O*NET Task 25k Embedding Checkpoint
The O*NET task family passed a large foreground proof and is now ready for guarded batch-candidate work.
onet_task_evidence passed the 25,000-row progressive proof: 20,000 new Gemini vectors, zero failed rows, zero stale vectors, and AIN-510 still promotion_ready.
What changed
Codex built a 25,000-row repaired corpus, verified all rows received generic-title replacement and placeholder cleanup, ran literal scans for bad label prefixes, passed semantic QA, dry-ran candidate selection, confirmed AIN-506, then ran the foreground Vertex ADC embedding job.
Live embedding result
| Item | Result |
|---|---|
| Source family | onet_task_evidence |
| Family eligibility rows | 131,095 |
| Repaired corpus size | 25,000 |
| Dry-run new candidates | 20,000 |
| Existing valid task vectors retained | 5,000 |
| Live embedded new vectors | 20,000 |
| Failed Gemini rows | 0 |
| Total Gemini vectors | 44,912 |
| O*NET task vectors | 25,000 |
| Known-pair cosine gap | 0.190463 |
| Stale vectors | 0 |
The run used gemini-embedding-2 at 768 dimensions through Vertex ADC on paid project aina-495702. Runtime embedding authority remains disabled.
Validation state
| Gate or receipt | Result |
|---|---|
| Literal repaired-text scan | pass |
| Focused O*NET/semantic-QA tests | 6 passed |
| Ruff on changed files | pass |
| Semantic QA | 50 / 50 pass |
| AIN-506 P0 gate | pass |
| AIN-510 retrieval gate | promotion_ready |
| Chunk-vector reconciliation | pass |
| Source-authority registry v2 | pass |
| Runtime readiness | headless hardening ready |
| Artifact exposure scan | 0 active findings |
| Full validate | pass |
| Current authority count | Value |
|---|---|
| Base chunks | 294,675 |
| Repaired distinct authority chunks | 66,190 |
| Combined chunk authority | 360,865 |
| Matched vectors | 44,912 |
| Combined vector coverage | 12.4457% |
| Unvectorized chunks | 315,953 |
Why this matters
The O*NET task layer now contributes a large public, source-grounded task semantic base for role-to-task, role-to-workflow, task exposure, capability requirements, evaluator scenarios, and curriculum gap matching. The repaired embedding text centers SOC and task statements, not source labels or metric names.

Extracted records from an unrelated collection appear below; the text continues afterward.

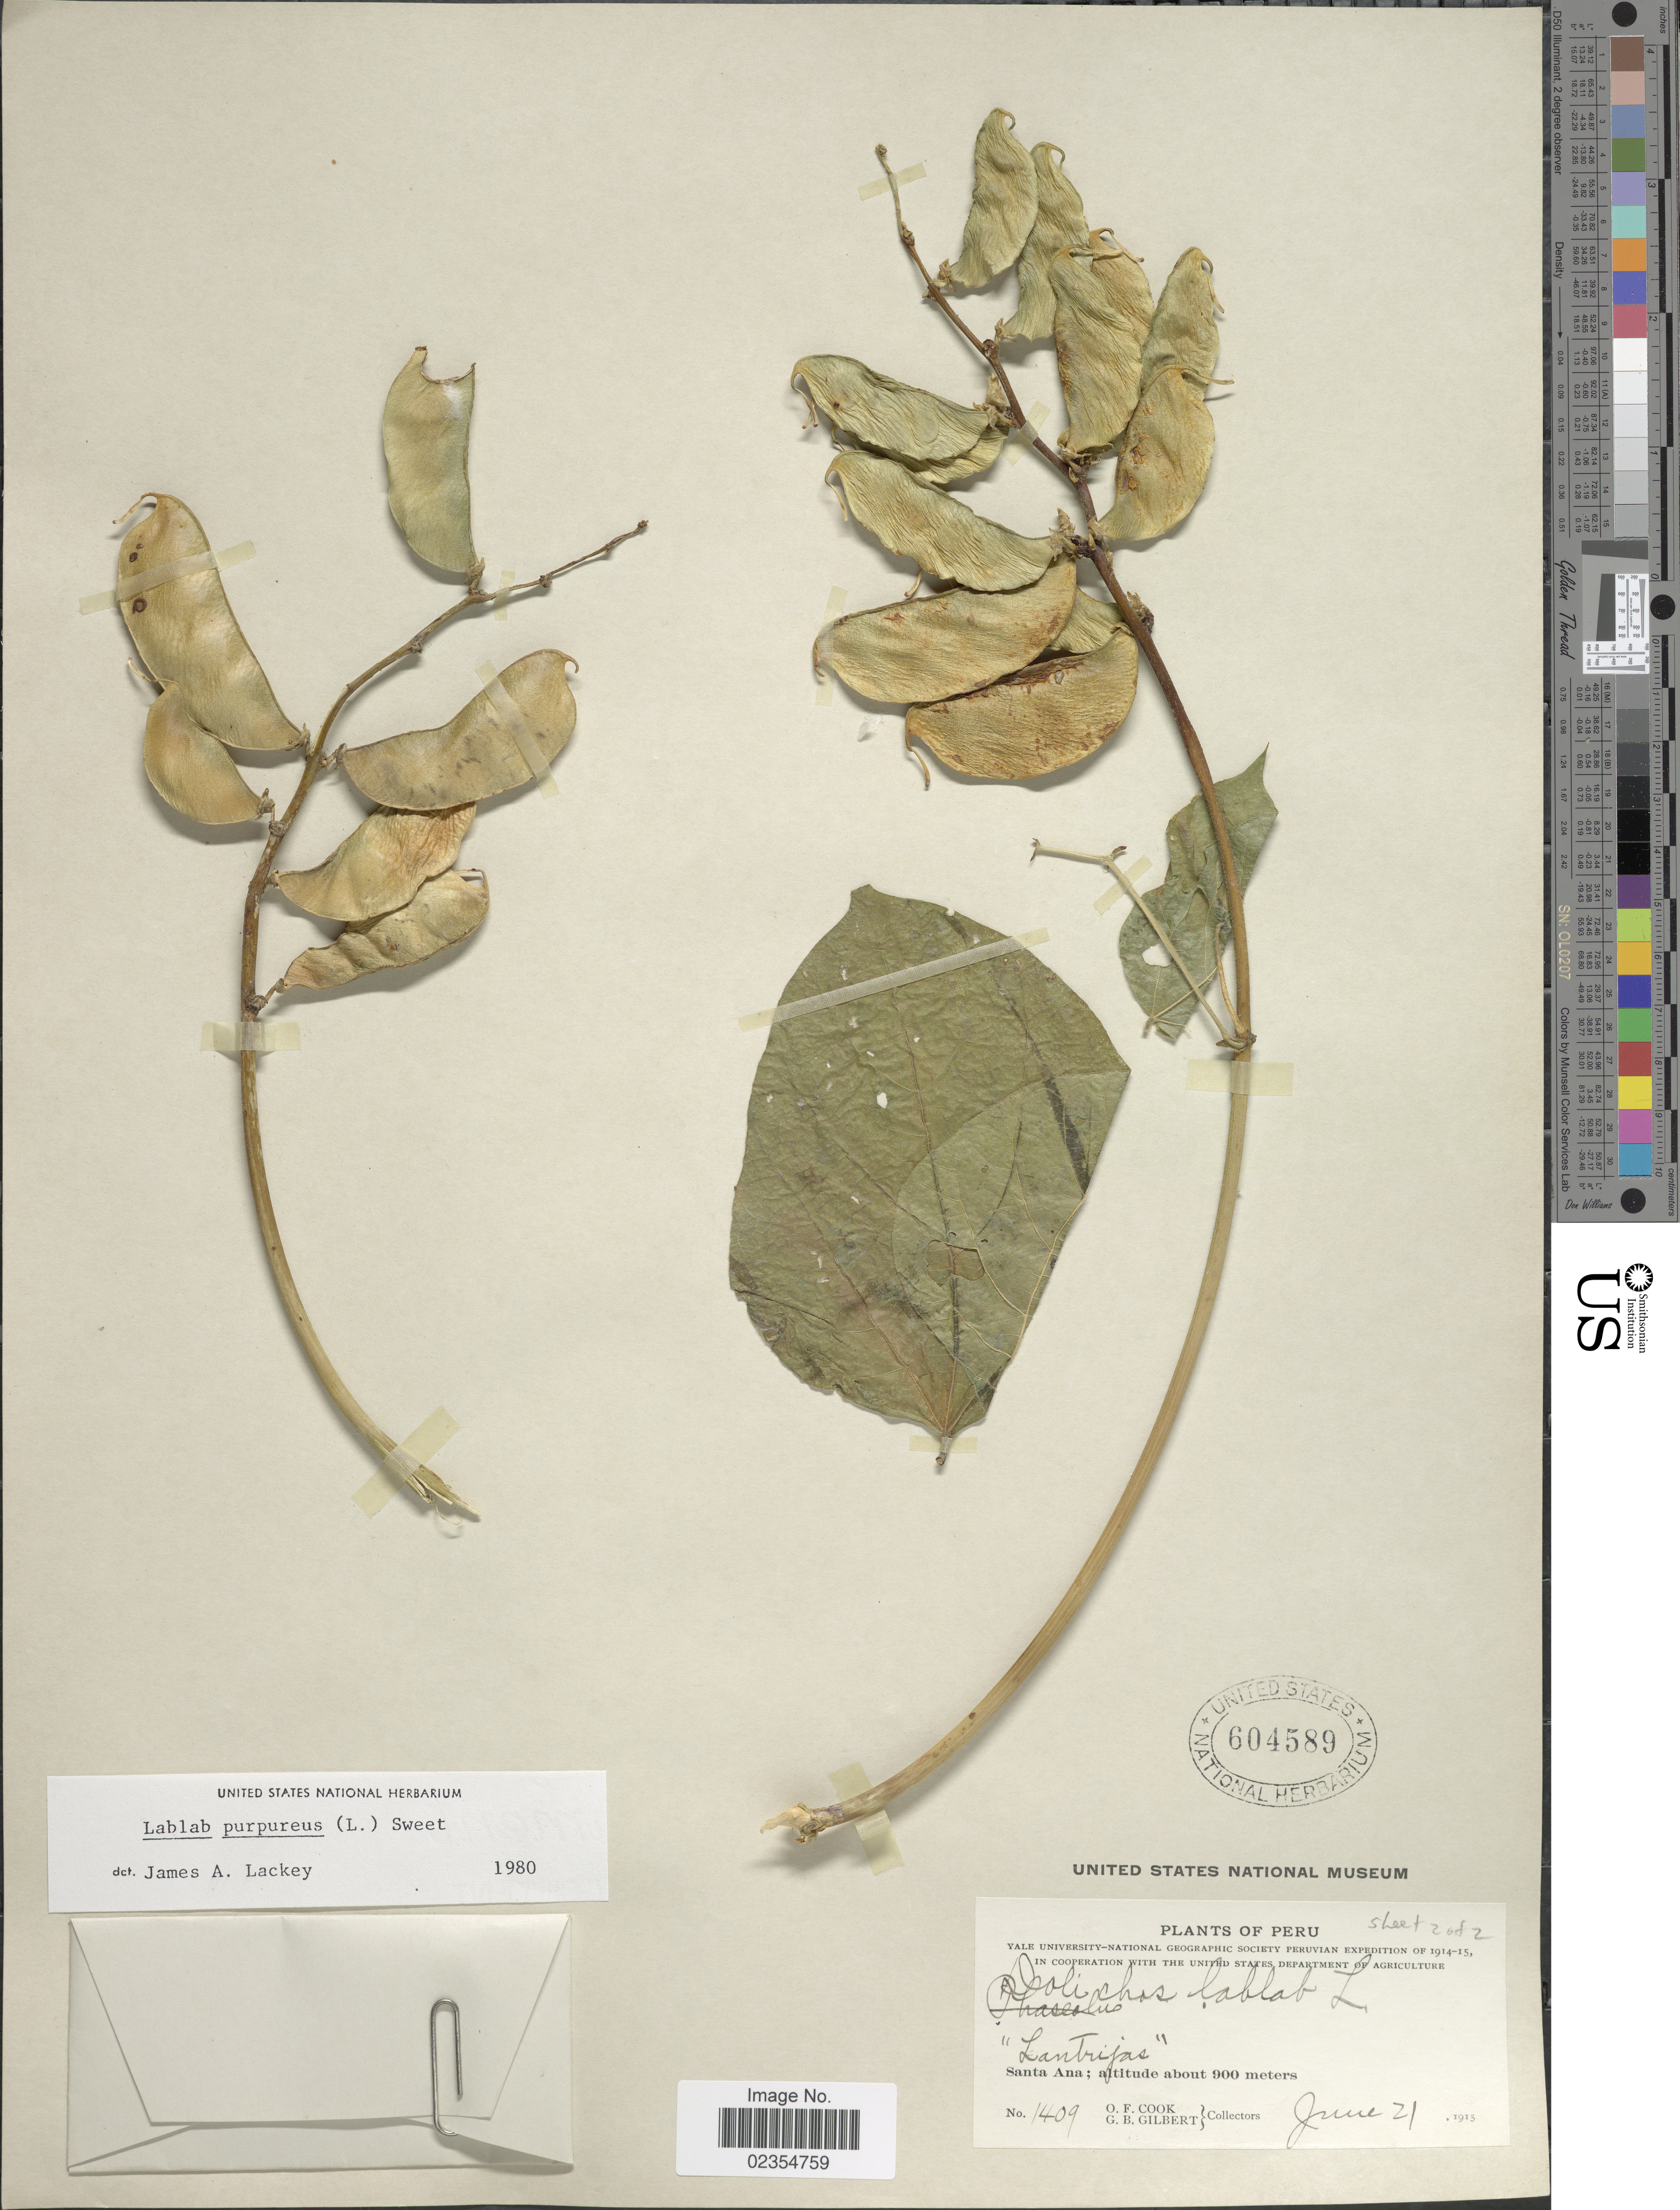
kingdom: Plantae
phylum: Tracheophyta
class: Magnoliopsida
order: Fabales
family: Fabaceae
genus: Lablab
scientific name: Lablab purpureus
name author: (L.) Sweet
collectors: O. F. Cook & G. B. Gilbert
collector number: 1409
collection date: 1915-06-21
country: Peru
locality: Santa Ana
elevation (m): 900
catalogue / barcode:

title: 11-3051 task - Document testing procedures, methodologies, or criteria.
text: Evidence atlas onet task evidence: 11-3051 task - Document testing procedures...
SOC: 11-3051. Task: Document testing procedures, methodologies, or criteria.
Product boundary
This is local production-readiness proof, not production launch. Runtime embedding authority, public runtime, real-user data, external writes, production telemetry, donor deletion, raw market dump embedding, malformed row embedding, and learner-linked payload embedding all remain blocked.
Exact cosine remains the retrieval source of truth. Deterministic fallbacks, source authority, guardrails, and rollback boundaries still govern runtime decisions.
Batch-readiness interpretation
The 25k rung makes onet_task_evidence a reasonable batch candidate for the remaining repaired family, but only after a batch-manifest guard confirms eligible-only source-family selection, no blocked rows, no raw market rows, no malformed rows, no quality-excluded candidates, exact source scoping, and requeue by chunk_id and text_hash.
cd /srv/aina/aina-data-engine-room
git status --short --branch
uv run aina-data-engine --root /srv/aina/aina-data-engine-room validate
uv run aina-data-engine --root /srv/aina/aina-data-engine-room production-chunk-vector-reconciliation
uv run aina-data-engine --root /srv/aina/aina-data-engine-room source-authority-registry-v2
Start with a guarded batch-candidate manifest for the remaining repaired O*NET task rows, or move to the next source family if batch implementation needs its own slice.